== Exercise instructions ==
Output verbatim the part of the records that opens with the line containing "Грузовая техника" and closes with the line containing "d’accompagner l’étudiant dans", with both of those lines included. Omit the pictures from the output.

*** Information shown ***

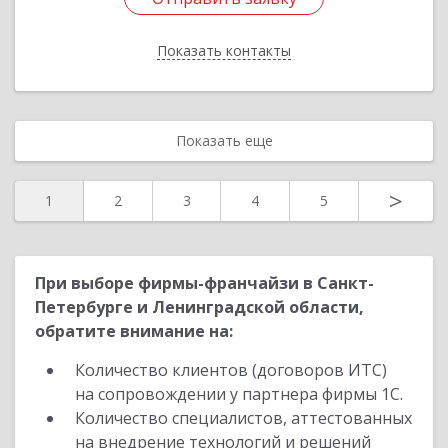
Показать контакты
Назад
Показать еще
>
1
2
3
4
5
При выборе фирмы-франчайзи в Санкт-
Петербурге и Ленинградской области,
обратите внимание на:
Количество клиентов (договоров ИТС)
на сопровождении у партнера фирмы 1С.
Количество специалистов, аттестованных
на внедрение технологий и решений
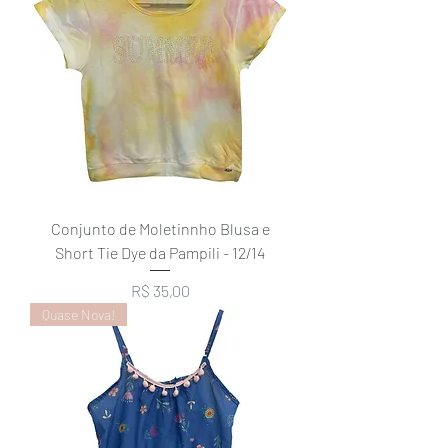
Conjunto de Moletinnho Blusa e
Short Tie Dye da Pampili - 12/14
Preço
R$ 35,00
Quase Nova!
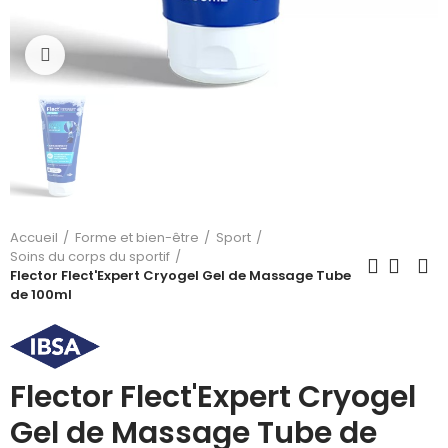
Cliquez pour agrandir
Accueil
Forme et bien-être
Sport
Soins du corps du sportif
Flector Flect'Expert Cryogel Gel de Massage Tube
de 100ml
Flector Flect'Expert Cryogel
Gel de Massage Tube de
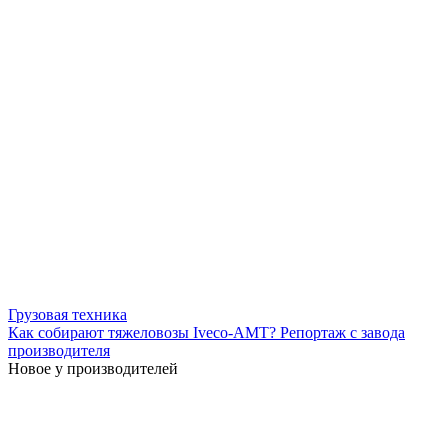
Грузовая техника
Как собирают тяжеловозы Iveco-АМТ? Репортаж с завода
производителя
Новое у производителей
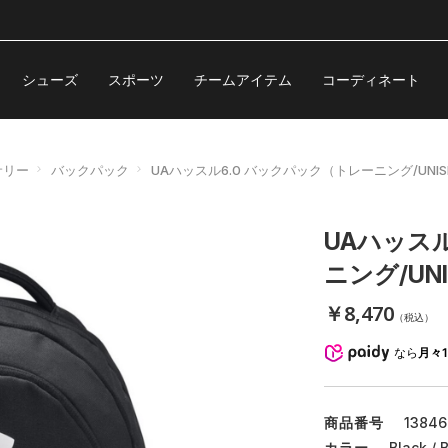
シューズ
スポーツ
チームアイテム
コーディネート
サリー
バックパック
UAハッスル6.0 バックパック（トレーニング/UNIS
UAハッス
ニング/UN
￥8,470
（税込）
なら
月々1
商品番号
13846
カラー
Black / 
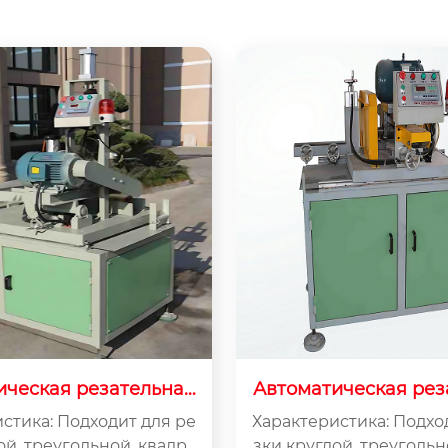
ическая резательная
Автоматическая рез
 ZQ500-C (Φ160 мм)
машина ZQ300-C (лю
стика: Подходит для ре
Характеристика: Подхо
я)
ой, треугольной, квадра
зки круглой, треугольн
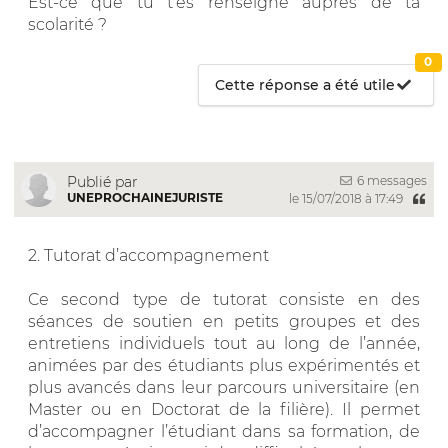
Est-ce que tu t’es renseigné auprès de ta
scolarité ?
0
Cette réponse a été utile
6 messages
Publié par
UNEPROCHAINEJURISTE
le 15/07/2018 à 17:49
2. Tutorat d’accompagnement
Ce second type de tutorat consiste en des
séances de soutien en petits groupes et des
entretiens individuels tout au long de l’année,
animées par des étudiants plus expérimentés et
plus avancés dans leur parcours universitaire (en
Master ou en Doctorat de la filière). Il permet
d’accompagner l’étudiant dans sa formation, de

*** End of Information shown ***
*** Information shown ***

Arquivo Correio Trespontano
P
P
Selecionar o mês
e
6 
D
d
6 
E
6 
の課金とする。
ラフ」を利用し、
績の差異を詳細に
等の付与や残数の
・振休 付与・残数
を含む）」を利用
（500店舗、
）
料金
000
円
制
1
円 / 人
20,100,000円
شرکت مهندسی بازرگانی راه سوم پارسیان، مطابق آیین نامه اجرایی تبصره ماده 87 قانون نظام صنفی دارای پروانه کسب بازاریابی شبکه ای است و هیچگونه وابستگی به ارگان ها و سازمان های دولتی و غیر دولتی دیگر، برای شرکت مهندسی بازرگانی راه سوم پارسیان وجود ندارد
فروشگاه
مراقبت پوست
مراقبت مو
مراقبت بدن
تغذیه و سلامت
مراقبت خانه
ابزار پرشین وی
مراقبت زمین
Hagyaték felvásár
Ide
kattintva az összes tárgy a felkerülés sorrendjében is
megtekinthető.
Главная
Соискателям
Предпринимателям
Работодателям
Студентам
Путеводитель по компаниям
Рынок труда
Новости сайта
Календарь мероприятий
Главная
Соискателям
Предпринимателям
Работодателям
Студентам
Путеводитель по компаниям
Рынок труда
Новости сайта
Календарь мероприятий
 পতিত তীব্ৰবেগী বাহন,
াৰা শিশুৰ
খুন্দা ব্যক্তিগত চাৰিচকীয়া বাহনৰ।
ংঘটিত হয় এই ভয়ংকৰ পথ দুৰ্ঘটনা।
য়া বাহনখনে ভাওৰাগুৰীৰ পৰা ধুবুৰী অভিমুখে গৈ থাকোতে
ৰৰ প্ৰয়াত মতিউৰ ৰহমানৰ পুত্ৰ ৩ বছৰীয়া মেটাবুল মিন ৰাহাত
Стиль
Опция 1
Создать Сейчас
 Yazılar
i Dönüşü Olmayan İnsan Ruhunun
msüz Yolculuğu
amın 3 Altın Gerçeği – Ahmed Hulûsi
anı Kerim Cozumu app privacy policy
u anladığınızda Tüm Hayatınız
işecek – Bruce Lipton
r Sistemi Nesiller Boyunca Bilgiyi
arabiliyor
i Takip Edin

*** End of Information shown ***

== Solution to this task ==
Грузовая техника
Как собирают тяжеловозы Iveco-АМТ? Репортаж с завода
производителя
Новое у производителей
シューズ
スポーツ
チームアイテム
コーディネート
サリー
バックパック
UAハッスル6.0 バックパック（トレーニング/UNIS
UAハッス
ニング/UN
￥8,470
（税込）
なら
月々1
商品番号
13846
カラー
Black / 
ическая резательная
Автоматическая рез
 ZQ500-C (Φ160 мм)
машина ZQ300-C (лю
стика: Подходит для ре
Характеристика: Подхо
я)
ой, треугольной, квадра
зки круглой, треугольн
Est-ce que tu t’es renseigné auprès de ta
scolarité ?
0
Cette réponse a été utile
6 messages
Publié par
UNEPROCHAINEJURISTE
le 15/07/2018 à 17:49
2. Tutorat d’accompagnement
Ce second type de tutorat consiste en des
séances de soutien en petits groupes et des
entretiens individuels tout au long de l’année,
animées par des étudiants plus expérimentés et
plus avancés dans leur parcours universitaire (en
Master ou en Doctorat de la filière). Il permet
d’accompagner l’étudiant dans sa formation, de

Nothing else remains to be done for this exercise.